#### [PROBLEM STATEMENT]
Tally the lines below that contain the word "camera", then give the tally and nothing more.

STUDY MATERIAL below:

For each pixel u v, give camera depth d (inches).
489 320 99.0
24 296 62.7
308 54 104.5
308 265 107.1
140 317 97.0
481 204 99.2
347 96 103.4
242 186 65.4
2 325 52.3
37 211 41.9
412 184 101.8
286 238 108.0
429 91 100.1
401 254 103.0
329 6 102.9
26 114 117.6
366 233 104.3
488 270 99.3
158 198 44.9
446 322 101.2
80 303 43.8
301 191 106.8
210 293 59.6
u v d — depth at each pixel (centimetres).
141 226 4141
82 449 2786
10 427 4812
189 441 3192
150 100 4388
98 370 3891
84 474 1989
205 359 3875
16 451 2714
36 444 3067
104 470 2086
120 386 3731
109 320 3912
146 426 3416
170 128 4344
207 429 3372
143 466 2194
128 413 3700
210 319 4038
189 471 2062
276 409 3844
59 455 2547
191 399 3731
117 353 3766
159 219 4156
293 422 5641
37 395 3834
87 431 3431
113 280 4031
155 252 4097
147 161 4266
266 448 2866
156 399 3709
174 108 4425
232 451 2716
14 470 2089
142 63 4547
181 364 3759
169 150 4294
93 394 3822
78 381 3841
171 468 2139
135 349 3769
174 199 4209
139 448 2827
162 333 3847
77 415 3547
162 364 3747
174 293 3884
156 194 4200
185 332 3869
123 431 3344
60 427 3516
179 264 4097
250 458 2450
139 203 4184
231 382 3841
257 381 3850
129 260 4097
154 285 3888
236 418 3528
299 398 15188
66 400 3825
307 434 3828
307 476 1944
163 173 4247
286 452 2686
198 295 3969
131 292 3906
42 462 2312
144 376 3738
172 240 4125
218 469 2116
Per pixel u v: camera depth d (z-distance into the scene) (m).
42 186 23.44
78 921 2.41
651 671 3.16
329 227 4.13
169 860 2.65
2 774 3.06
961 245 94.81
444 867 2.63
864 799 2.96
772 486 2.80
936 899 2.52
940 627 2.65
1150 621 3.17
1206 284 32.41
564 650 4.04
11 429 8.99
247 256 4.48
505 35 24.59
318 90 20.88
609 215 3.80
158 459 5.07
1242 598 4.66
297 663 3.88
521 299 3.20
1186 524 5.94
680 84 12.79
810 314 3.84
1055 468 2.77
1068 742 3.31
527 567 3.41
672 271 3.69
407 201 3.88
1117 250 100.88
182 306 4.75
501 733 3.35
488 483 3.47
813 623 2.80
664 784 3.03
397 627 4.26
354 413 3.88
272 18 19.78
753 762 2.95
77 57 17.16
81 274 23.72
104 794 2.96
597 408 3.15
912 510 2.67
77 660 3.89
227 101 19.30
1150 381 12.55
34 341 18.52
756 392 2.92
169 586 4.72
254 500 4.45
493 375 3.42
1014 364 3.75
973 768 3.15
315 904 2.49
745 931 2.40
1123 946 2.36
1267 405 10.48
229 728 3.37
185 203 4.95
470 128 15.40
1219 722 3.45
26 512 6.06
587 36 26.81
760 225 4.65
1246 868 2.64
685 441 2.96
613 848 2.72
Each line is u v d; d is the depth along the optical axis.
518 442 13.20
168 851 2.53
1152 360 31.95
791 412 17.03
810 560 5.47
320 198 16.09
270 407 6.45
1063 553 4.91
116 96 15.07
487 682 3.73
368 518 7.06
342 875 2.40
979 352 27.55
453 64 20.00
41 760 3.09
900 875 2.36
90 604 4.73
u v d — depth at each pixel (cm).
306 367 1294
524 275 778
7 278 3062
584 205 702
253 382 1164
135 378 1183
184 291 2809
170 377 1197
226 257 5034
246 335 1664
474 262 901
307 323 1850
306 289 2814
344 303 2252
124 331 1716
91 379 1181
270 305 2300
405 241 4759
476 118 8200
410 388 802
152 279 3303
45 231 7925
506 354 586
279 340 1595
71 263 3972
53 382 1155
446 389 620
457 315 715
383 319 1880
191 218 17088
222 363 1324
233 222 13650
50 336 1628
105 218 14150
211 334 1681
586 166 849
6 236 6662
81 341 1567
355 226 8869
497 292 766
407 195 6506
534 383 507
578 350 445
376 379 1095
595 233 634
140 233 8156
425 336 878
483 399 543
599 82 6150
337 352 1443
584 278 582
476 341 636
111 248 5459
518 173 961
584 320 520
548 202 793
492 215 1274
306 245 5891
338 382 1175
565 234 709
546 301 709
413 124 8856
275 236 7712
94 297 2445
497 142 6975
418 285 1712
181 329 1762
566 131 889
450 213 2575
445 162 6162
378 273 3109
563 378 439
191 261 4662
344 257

End of STUDY MATERIAL.

#### [SOLUTION TO THIS TASK]
2